(Source texts of formatted documents)
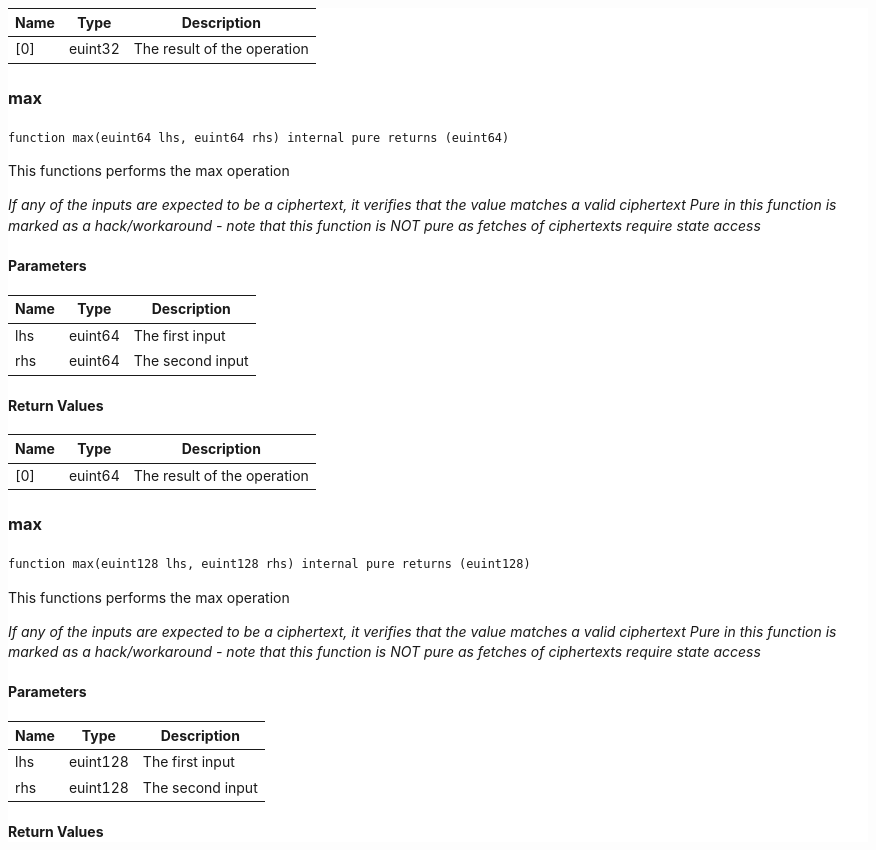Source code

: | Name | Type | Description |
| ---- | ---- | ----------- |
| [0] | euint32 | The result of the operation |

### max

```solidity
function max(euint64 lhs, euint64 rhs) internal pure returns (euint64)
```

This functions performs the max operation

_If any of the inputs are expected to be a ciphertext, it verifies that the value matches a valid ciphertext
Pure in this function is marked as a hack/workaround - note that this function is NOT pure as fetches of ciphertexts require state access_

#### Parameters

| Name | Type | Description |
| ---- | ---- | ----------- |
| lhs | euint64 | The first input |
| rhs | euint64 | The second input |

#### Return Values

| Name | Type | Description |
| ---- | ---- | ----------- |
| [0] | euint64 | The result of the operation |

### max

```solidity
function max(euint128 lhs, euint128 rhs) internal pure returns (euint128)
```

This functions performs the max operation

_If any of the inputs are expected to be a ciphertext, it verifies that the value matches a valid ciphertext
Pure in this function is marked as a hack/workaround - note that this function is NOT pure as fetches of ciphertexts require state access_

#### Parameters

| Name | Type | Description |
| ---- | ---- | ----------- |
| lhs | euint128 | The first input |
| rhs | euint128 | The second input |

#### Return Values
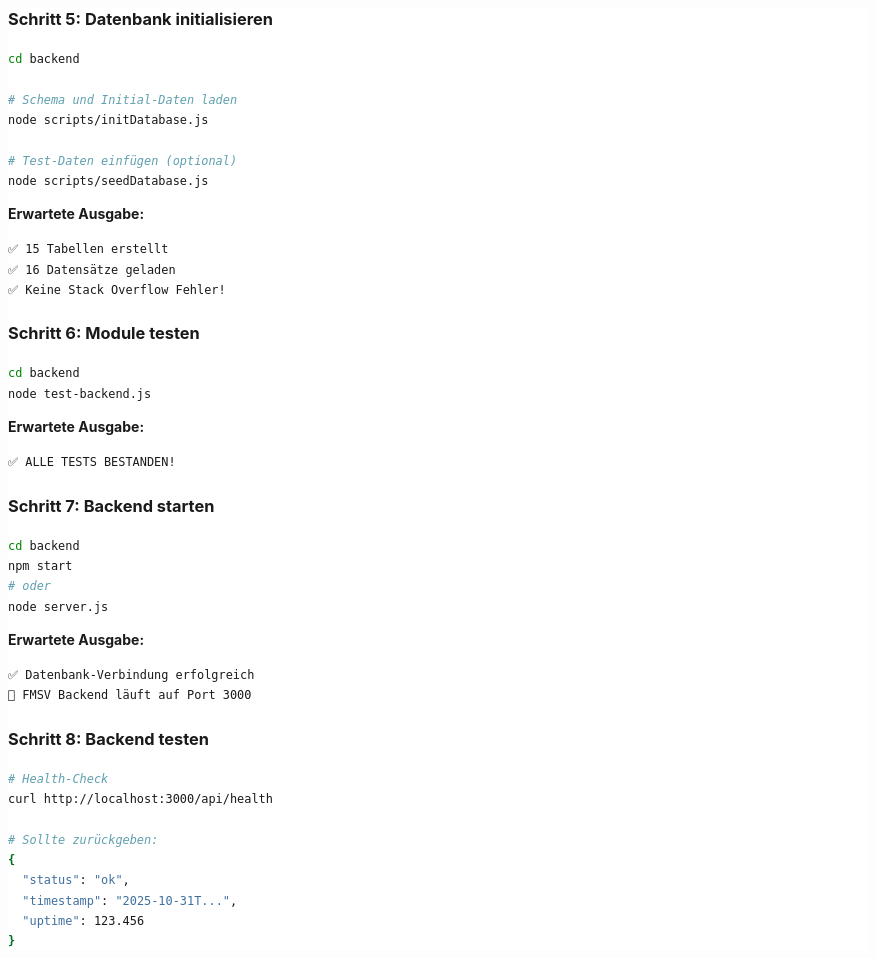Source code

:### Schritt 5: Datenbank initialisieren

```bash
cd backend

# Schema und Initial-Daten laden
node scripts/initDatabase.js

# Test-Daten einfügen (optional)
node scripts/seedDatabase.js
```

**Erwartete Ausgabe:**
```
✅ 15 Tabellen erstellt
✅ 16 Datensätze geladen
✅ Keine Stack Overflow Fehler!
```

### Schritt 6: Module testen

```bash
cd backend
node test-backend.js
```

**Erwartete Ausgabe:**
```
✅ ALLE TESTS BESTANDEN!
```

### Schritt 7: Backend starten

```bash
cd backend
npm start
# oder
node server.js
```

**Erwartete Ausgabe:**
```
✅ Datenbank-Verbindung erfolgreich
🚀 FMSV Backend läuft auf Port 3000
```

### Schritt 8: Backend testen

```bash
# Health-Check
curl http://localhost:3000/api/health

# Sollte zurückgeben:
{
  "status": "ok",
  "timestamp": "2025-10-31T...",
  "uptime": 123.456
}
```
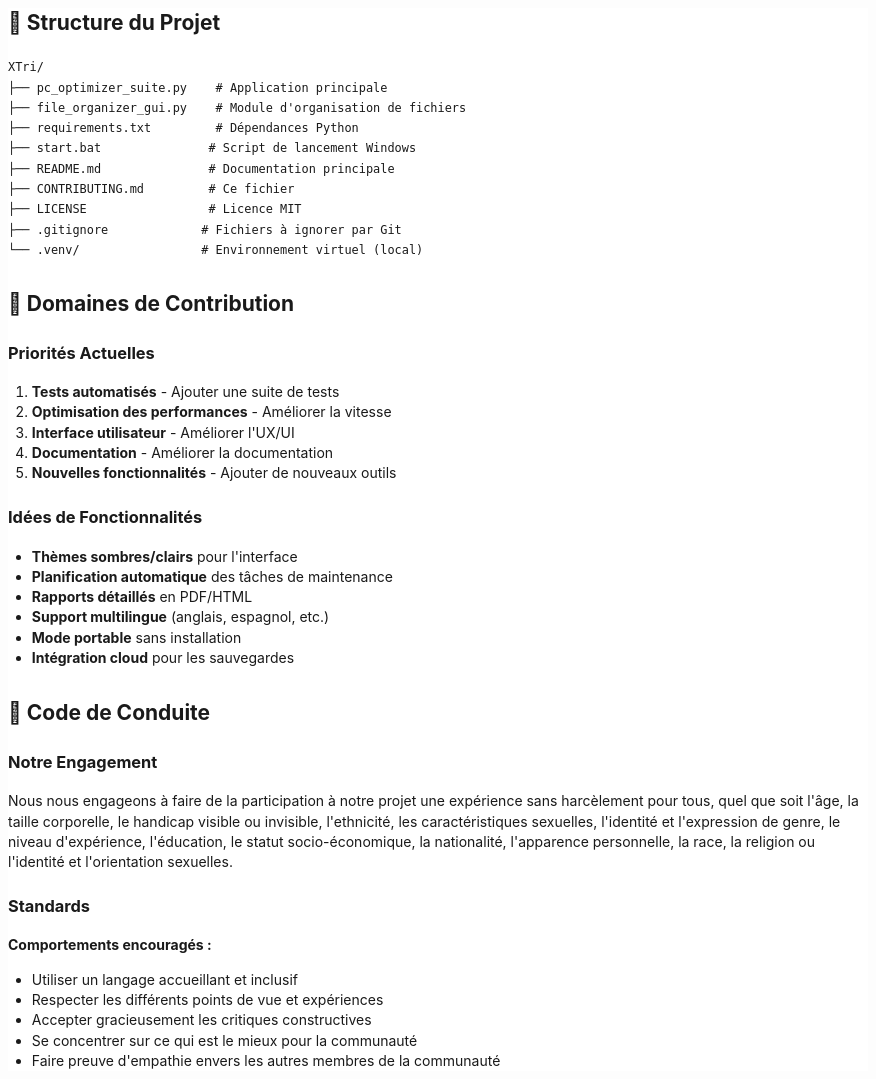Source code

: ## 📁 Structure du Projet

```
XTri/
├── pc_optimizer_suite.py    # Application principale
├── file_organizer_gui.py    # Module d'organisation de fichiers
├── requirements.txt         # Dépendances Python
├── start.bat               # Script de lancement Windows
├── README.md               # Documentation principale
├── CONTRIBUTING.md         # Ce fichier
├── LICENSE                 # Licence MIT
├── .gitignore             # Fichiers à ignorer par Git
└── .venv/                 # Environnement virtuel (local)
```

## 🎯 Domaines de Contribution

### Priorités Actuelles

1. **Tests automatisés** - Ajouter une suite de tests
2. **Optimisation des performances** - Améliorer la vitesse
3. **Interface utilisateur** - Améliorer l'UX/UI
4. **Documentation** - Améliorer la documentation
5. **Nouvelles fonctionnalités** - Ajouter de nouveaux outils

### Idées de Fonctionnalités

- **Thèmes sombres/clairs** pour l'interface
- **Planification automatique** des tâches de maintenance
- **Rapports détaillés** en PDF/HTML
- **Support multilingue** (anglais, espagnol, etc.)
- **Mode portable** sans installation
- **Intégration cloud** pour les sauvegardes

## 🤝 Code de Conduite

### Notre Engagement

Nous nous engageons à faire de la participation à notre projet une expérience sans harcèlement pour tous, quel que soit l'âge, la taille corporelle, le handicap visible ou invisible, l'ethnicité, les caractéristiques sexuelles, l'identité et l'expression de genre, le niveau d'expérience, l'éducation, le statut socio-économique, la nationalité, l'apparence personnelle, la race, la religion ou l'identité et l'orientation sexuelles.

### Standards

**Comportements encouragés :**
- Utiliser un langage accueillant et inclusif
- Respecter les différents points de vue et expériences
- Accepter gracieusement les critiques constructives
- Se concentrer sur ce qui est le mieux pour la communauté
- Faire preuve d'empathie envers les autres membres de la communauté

How to complete this task: Letter for letter, reproduce every record above and skip the pictures.

Output of the task:
Source code

: | Name | Type | Description |
| ---- | ---- | ----------- |
| [0] | euint32 | The result of the operation |

### max

```solidity
function max(euint64 lhs, euint64 rhs) internal pure returns (euint64)
```

This functions performs the max operation

_If any of the inputs are expected to be a ciphertext, it verifies that the value matches a valid ciphertext
Pure in this function is marked as a hack/workaround - note that this function is NOT pure as fetches of ciphertexts require state access_

#### Parameters

| Name | Type | Description |
| ---- | ---- | ----------- |
| lhs | euint64 | The first input |
| rhs | euint64 | The second input |

#### Return Values

| Name | Type | Description |
| ---- | ---- | ----------- |
| [0] | euint64 | The result of the operation |

### max

```solidity
function max(euint128 lhs, euint128 rhs) internal pure returns (euint128)
```

This functions performs the max operation

_If any of the inputs are expected to be a ciphertext, it verifies that the value matches a valid ciphertext
Pure in this function is marked as a hack/workaround - note that this function is NOT pure as fetches of ciphertexts require state access_

#### Parameters

| Name | Type | Description |
| ---- | ---- | ----------- |
| lhs | euint128 | The first input |
| rhs | euint128 | The second input |

#### Return Values
Source code

:### Schritt 5: Datenbank initialisieren

```bash
cd backend

# Schema und Initial-Daten laden
node scripts/initDatabase.js

# Test-Daten einfügen (optional)
node scripts/seedDatabase.js
```

**Erwartete Ausgabe:**
```
✅ 15 Tabellen erstellt
✅ 16 Datensätze geladen
✅ Keine Stack Overflow Fehler!
```

### Schritt 6: Module testen

```bash
cd backend
node test-backend.js
```

**Erwartete Ausgabe:**
```
✅ ALLE TESTS BESTANDEN!
```

### Schritt 7: Backend starten

```bash
cd backend
npm start
# oder
node server.js
```

**Erwartete Ausgabe:**
```
✅ Datenbank-Verbindung erfolgreich
🚀 FMSV Backend läuft auf Port 3000
```

### Schritt 8: Backend testen

```bash
# Health-Check
curl http://localhost:3000/api/health

# Sollte zurückgeben:
{
  "status": "ok",
  "timestamp": "2025-10-31T...",
  "uptime": 123.456
}
```
Source code

: ## 📁 Structure du Projet

```
XTri/
├── pc_optimizer_suite.py    # Application principale
├── file_organizer_gui.py    # Module d'organisation de fichiers
├── requirements.txt         # Dépendances Python
├── start.bat               # Script de lancement Windows
├── README.md               # Documentation principale
├── CONTRIBUTING.md         # Ce fichier
├── LICENSE                 # Licence MIT
├── .gitignore             # Fichiers à ignorer par Git
└── .venv/                 # Environnement virtuel (local)
```

## 🎯 Domaines de Contribution

### Priorités Actuelles

1. **Tests automatisés** - Ajouter une suite de tests
2. **Optimisation des performances** - Améliorer la vitesse
3. **Interface utilisateur** - Améliorer l'UX/UI
4. **Documentation** - Améliorer la documentation
5. **Nouvelles fonctionnalités** - Ajouter de nouveaux outils

### Idées de Fonctionnalités

- **Thèmes sombres/clairs** pour l'interface
- **Planification automatique** des tâches de maintenance
- **Rapports détaillés** en PDF/HTML
- **Support multilingue** (anglais, espagnol, etc.)
- **Mode portable** sans installation
- **Intégration cloud** pour les sauvegardes

## 🤝 Code de Conduite

### Notre Engagement

Nous nous engageons à faire de la participation à notre projet une expérience sans harcèlement pour tous, quel que soit l'âge, la taille corporelle, le handicap visible ou invisible, l'ethnicité, les caractéristiques sexuelles, l'identité et l'expression de genre, le niveau d'expérience, l'éducation, le statut socio-économique, la nationalité, l'apparence personnelle, la race, la religion ou l'identité et l'orientation sexuelles.

### Standards

**Comportements encouragés :**
- Utiliser un langage accueillant et inclusif
- Respecter les différents points de vue et expériences
- Accepter gracieusement les critiques constructives
- Se concentrer sur ce qui est le mieux pour la communauté
- Faire preuve d'empathie envers les autres membres de la communauté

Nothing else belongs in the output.